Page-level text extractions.

※ ※ ※

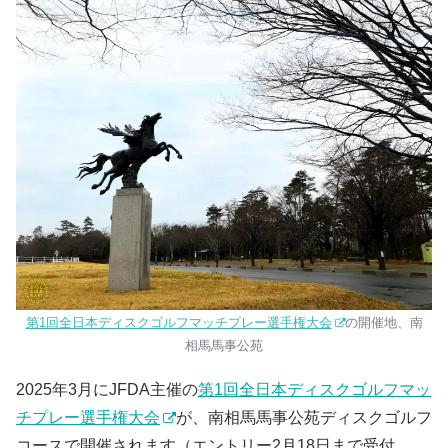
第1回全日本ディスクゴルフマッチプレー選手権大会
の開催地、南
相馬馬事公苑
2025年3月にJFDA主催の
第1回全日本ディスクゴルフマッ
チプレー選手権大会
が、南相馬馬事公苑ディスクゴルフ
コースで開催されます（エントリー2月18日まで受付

※ ※ ※

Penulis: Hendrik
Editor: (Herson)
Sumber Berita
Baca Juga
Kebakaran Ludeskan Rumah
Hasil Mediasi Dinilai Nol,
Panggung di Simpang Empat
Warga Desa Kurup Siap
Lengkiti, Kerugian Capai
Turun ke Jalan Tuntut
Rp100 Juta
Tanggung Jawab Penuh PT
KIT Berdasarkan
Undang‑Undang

※ ※ ※

EXERCISE DESCRIPTION. Replace "Rumah" with "Bangunan" in the part that opens with the line containing "Penulis: Hendrik" and closes with the line containing "Undang‑Undang", and give only those lines, otherwise unchanged.

SOLUTION FOR THIS TASK.
Penulis: Hendrik
Editor: (Herson)
Sumber Berita
Baca Juga
Kebakaran Ludeskan Bangunan
Hasil Mediasi Dinilai Nol,
Panggung di Simpang Empat
Warga Desa Kurup Siap
Lengkiti, Kerugian Capai
Turun ke Jalan Tuntut
Rp100 Juta
Tanggung Jawab Penuh PT
KIT Berdasarkan
Undang‑Undang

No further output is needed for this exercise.